**TASK TO COMPLETE**
Here are the records. Write out exactly the lines between the one holding "große Fahrzeugauswahl" and the one holding "Stationsgebunden", inclusive.

Dataset entries:
★ ★ ★ ★ ★

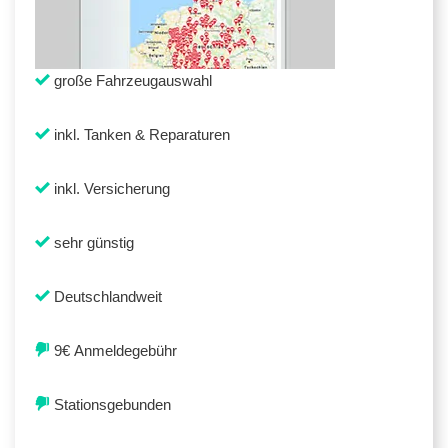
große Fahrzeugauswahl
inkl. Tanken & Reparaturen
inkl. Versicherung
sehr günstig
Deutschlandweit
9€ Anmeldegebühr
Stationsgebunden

★ ★ ★ ★ ★

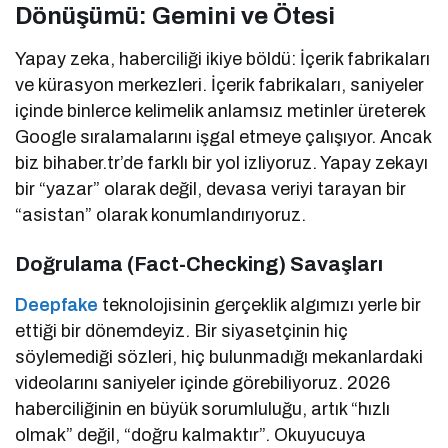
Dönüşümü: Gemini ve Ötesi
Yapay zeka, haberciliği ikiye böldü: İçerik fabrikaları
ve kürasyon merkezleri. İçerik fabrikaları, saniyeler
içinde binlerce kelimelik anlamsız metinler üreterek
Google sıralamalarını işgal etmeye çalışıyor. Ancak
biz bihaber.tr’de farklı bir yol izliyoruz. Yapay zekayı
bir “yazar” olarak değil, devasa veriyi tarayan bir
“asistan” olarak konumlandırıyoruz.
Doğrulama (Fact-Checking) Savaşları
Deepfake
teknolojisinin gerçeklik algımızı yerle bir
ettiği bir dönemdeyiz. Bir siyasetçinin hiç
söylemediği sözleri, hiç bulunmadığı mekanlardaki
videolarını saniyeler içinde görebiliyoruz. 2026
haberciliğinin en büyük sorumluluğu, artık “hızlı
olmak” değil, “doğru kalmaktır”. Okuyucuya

★ ★ ★ ★ ★

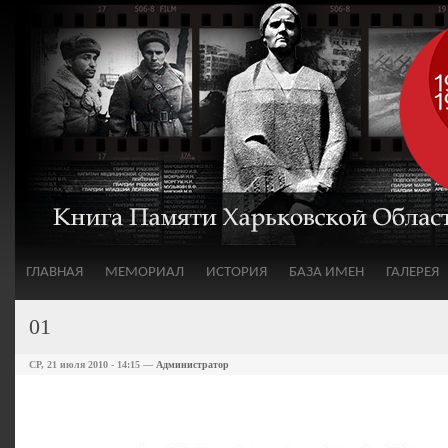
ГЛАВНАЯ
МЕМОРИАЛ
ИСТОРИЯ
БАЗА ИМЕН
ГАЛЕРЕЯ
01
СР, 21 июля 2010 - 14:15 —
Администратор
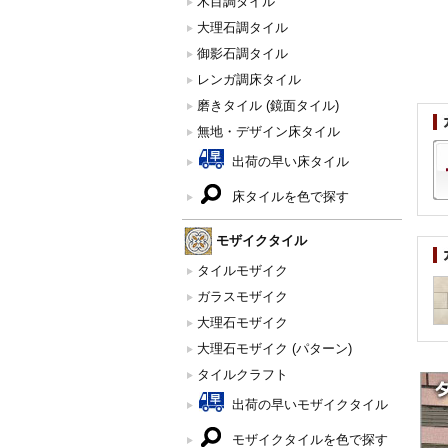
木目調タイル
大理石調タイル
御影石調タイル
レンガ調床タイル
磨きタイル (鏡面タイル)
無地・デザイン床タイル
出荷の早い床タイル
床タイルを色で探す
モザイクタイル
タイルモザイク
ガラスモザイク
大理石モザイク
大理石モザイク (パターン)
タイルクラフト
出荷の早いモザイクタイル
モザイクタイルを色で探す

★ ★ ★ ★ ★

**PROBLEM SOLUTION**
große Fahrzeugauswahl
inkl. Tanken & Reparaturen
inkl. Versicherung
sehr günstig
Deutschlandweit
9€ Anmeldegebühr
Stationsgebunden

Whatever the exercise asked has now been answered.